··· Material provided ···

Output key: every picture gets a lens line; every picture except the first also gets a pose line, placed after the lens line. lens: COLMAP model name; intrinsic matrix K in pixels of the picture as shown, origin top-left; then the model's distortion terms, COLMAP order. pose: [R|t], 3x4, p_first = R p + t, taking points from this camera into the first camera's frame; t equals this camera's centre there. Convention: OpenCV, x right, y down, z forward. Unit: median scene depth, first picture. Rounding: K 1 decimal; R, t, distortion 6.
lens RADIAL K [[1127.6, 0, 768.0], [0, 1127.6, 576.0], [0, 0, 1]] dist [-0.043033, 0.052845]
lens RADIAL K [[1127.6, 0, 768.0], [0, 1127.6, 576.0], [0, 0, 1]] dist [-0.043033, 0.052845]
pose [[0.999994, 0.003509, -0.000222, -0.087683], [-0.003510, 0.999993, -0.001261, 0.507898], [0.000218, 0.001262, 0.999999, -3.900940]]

···

# How to complete this task:
Reproduce every line of the data above without changing a single character.

# Task solution:
Output key: every picture gets a lens line; every picture except the first also gets a pose line, placed after the lens line. lens: COLMAP model name; intrinsic matrix K in pixels of the picture as shown, origin top-left; then the model's distortion terms, COLMAP order. pose: [R|t], 3x4, p_first = R p + t, taking points from this camera into the first camera's frame; t equals this camera's centre there. Convention: OpenCV, x right, y down, z forward. Unit: median scene depth, first picture. Rounding: K 1 decimal; R, t, distortion 6.
lens RADIAL K [[1127.6, 0, 768.0], [0, 1127.6, 576.0], [0, 0, 1]] dist [-0.043033, 0.052845]
lens RADIAL K [[1127.6, 0, 768.0], [0, 1127.6, 576.0], [0, 0, 1]] dist [-0.043033, 0.052845]
pose [[0.999994, 0.003509, -0.000222, -0.087683], [-0.003510, 0.999993, -0.001261, 0.507898], [0.000218, 0.001262, 0.999999, -3.900940]]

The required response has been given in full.